Neyse ki bu bazı özelliklerin pekiştirilmesiyle gelişebilen ve her yaşta geliştirilebilecek bir niteliktir.

Bunu yaparken öncelikle beden dilimizi tanımalıyız, kontrol etmeliyiz ve başkalarının beden diline duyarlı olmalıyız. İkinci olarak empati becerimizi geliştirmeliyiz. Kendi ihtiyaçlarımızdan yola çıkarak empatinin ilişkilerimizi besleyen önemli bir yol olduğunu görebiliriz. Yine hoşgörü, değişen koşullar ve farklı bakış açılarına uyum göstermek hayatımızı kolaylaştıracaktır. Başkalarından geri bildirim isteyin, gelen geribildirimi değerlendirin ve kendinize ders çıkarın. Düşüncelerinizi daha açık yansıtın ve kendinize karşı daha dürüst olun. Ayrıca ilişkilerimizde ortaya koyduğumuz tavırlarda bireysel amaçlarımızla toplumsal amaçlar arasındaki uyuma özen gösterelim.

Yani aslında kişinin topluma kazandırdıklarıyla, toplumda edineceği yeri kendi belirlediğini düşünüyorum.

Ayrıca günümüzde her ne kadar yüz yüze iletişim azalsa ve pek çok konuda bireysel çözümler sunulsa da ekip çalışmasının verimliliğine ihtiyaç duyulmaktadır.
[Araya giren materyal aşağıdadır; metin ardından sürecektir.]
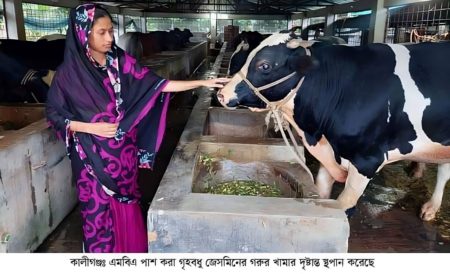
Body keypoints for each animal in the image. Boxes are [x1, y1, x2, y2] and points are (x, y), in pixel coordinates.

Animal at [216, 32, 448, 220]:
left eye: (264, 65)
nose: (221, 94)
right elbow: (321, 193)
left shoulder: (367, 160)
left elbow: (345, 206)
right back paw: (430, 207)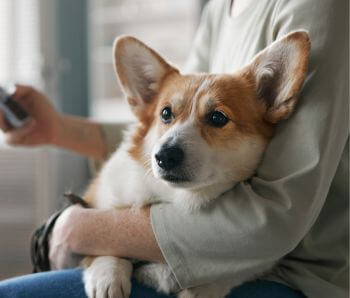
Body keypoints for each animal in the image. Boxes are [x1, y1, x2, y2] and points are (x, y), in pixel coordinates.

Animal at [81, 30, 308, 298]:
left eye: (217, 117)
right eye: (166, 114)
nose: (164, 156)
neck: (176, 198)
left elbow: (227, 276)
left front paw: (200, 289)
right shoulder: (96, 202)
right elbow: (104, 242)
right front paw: (108, 275)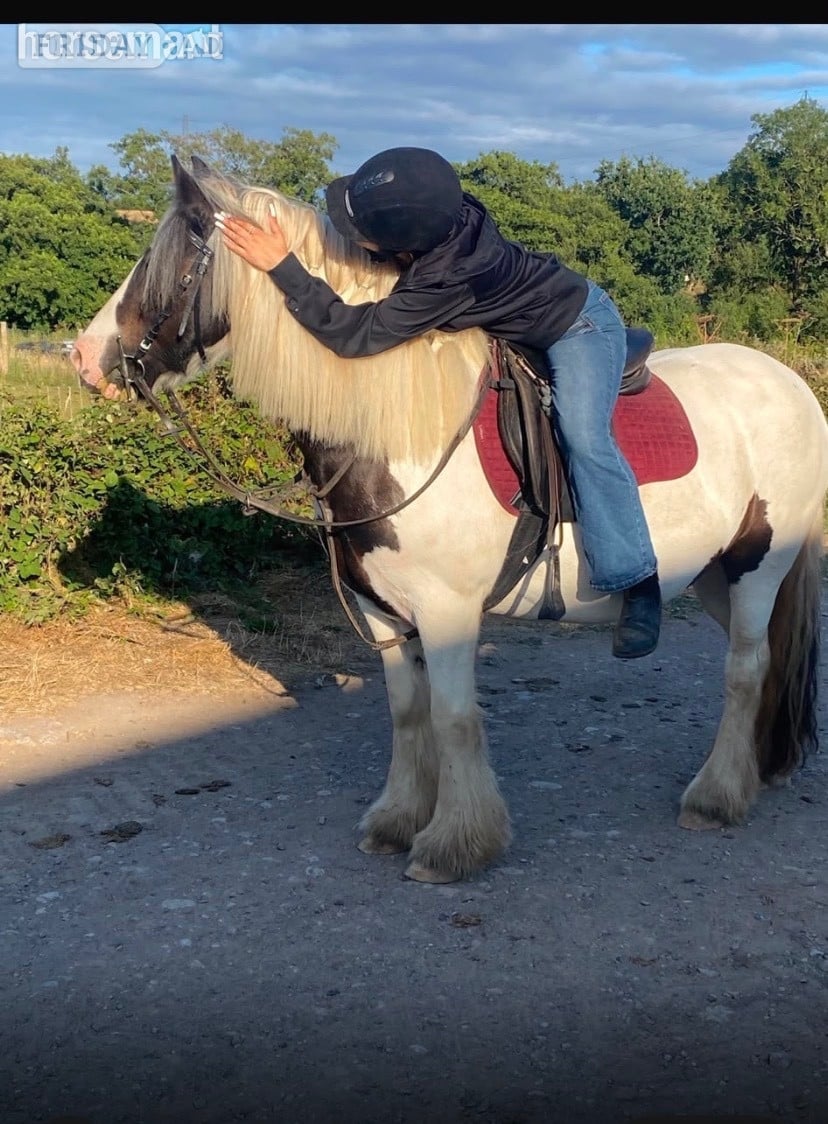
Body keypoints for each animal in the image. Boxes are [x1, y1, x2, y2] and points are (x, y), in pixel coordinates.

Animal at [71, 155, 828, 884]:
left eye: (163, 262)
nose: (82, 358)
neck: (397, 433)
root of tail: (789, 382)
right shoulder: (381, 612)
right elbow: (409, 714)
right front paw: (398, 819)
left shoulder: (447, 611)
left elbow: (453, 717)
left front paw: (455, 844)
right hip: (713, 575)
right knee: (762, 659)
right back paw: (759, 767)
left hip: (760, 565)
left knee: (745, 668)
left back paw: (716, 796)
Birlikte çalışmayı birlikte yaşamayı besleyen sinerjik olabilme niteliği ile buna hız kazandırabiliriz. Buradaki uzlaşmaya dayalı sinerjik ilişki kuşkusuz yaşamımıza anlam katacaktır.

Konusunda bilgili olmak pek tabii ki kişiye belirli bir avantaj sağlar; ancak sadece buna sahip olmak başarılı olmak için yeterli değildir. Bence kişisel farkındalık, yıkıcı duyguları denetleme ve empati gibi duygusal zeka nitelikleri işyerlerinde zorunlu olmalıdır. İstihdam ve terfilerde, özellikle de liderlikte şart koşulmalıdır. Duygusal zeka IQ kadar yaygınlaşıp insani niteliklerin bir ölçütü olarak topluma kök salacak olursa, ailelerimizin, okulların, işyerlerinin ve toplulukların da çok daha insancıl ve bireyi geliştiren ortamlar haline geleceğine inanıyorum.

İnsan, yüreğiyle aklının kesiştiği yerde varlık gösterir.